Prof. Dr. Stefan Schneider
Leitsatz
1. Eine Bildungseinrichtung ist nicht als regelmäßige Arbeitsstätte anzusehen, auch wenn diese häufig über einen längeren Zeitraum hinweg zum Zwecke eines Vollzeitunterrichts aufgesucht wird (Änderung der Rechtsprechung in BFH-Urteilen vom 10.4.2008, VI R 66/05, BFHE 221, 35, BStBl II 2008, 825 und vom 22.7.2003, VI R 190/97, BFHE 203, 111, BStBl II 2004, 886).
2. Aufwendungen eines Zeitsoldaten für Fahrten zur Ausbildungsstätte, die im Rahmen einer vollzeitigen Berufsförderungsmaßnahme anfallen, sind deshalb nicht mit der Entfernungspauschale, sondern in tatsächlicher Höhe als Werbungskosten zu berücksichtigen.
Normenkette
§ 9 Abs. 1 Satz 3 Nr. 4, § 4 Abs. 9, § 9 Abs. 6, § 12 Nr. 5, § 52 Abs. 12, 23d und 30a EStG i.d.F. des BeitrRLUmsG
Sachverhalt
K bezog bis Juni 2009 als Soldat auf Zeit (zuletzt Oberfeldwebel) Lohneinkünfte. Ihm wurde nach Maßgabe des Soldatengesetzes eine berufliche Bildungsmaßnahme genehmigt, nämlich eine Ausbildung als Ingenieur in der A-Schule in B. Dazu wurde er vom militärischen Dienst freigestellt und K nahm die Ausbildung im Februar 2008 auf. K machte für 2009 Fortbildungskosten in Höhe von 7.570 EUR als Werbungskosten geltend. Davon 6.452 EUR als Fahrtkosten von seiner Wohnung zur A-Schule, ermittelt nach Dienstreisegrundsätzen (0,30 EUR je gefahrenen Kilometer) sowie Verpflegungsmehraufwendungen. Das FA berücksichtigte dagegen die Fahrtkosten nur auf Grundlage der Entfernungspauschale (§ 9 Abs. 1 Satz 3 Nr. 4 Satz 2 EStG), weil die A-Schule zur regelmäßigen Arbeitsstätte geworden sei. Die Klage blieb erfolglos (Niedersächsisches FG, Urteil vom 3.8.2011, 4 K 40/11, EFG 2011, 2051).
Entscheidung
Der BFH gab der Klage hinsichtlich der Fahrtkosten aus den unter den Praxis-Hinweisen erläuterten Erwägungen statt, berücksichtigte allerdings keinen Verpflegungsmehraufwand.
Hinweis
In diesem Besprechungsurteil war – wie im vorstehenden VI R 44/10 – darüber zu entscheiden, ob Fahrten zu einer Bildungseinrichtung als solche zwischen Wohnung und (regelmäßiger) Arbeitsstätte zu beurteilen sind, sodass die Aufwendungen dafür nur mit der Entfernungspauschale berücksichtigt werden können.

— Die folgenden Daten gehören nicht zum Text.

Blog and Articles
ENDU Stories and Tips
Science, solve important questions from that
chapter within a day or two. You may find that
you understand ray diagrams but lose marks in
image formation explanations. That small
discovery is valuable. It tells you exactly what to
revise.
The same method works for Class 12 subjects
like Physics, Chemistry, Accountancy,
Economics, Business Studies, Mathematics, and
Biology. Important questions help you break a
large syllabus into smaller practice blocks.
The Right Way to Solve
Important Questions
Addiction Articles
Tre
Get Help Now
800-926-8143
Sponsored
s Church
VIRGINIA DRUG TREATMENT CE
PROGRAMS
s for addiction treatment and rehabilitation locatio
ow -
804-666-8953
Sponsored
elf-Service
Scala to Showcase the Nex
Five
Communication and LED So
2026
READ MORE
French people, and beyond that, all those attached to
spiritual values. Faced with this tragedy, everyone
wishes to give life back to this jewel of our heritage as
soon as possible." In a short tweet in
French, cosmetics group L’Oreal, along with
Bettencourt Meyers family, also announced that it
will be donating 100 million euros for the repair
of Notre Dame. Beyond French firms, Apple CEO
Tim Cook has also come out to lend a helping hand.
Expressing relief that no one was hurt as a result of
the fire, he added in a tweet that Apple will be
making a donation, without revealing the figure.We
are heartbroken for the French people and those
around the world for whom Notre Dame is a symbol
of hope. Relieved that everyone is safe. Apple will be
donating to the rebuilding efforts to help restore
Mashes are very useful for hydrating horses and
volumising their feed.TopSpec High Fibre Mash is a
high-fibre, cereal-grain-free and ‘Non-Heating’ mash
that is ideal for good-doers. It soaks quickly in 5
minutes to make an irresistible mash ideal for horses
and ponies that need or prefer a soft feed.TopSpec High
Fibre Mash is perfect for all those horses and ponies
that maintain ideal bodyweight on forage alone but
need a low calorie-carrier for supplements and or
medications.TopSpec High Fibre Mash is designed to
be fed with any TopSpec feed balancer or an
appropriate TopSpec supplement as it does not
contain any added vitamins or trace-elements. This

1. Der BFH ging auch hier von dem Grundsatz aus, dass bei einem hinreichend konkreten, objektiv feststellbaren Veranlassungszusammenhang zwischen Bildungsaufwendungen und späterer Berufstätigkeit die Aufwendungen als vorab entstandene Werbungskosten abziehbar sind. Und nach Maßgabe derselben Rechtsgrundsätze qualifizierte der BFH auch hier die Kosten für die Fahrten zur Berufsbildungsstätte nicht als solche zwischen Wohnung und regelmäßiger Arbeitsstätte.
2. K hatte als Berufssoldat bereits eine erste Berufsausbildung absolviert, sodass die mit dem Beitreibungsrichtlinie-Umsetzungsgesetz (BeitrRLUmsG vom 7.12.2011, BGBl I 2011, 2592) eingeführte neue und rückwirkend ab 2004 geltende Rechtslage nicht zur Anwendung kam.
3. In Bezug auf die geltend gemachten Verpflegungsmehraufwendungen hat der BFH die Klage abgewiesen. Denn nach § 9 Abs. 5 EStG i.V.m. § 4 Abs. 5 Satz 1 Nr. 5 Satz 5 EStG ist der Abzug dafür auf die ersten drei Monate der Tätigkeit an derselben Tätigkeitsstätte beschränkt. Diese Frist war im Veranlagungszeitraum 2009 jedenfalls verstrichen, nachdem K die Schule bereits seit Februar 2008 besucht hatte.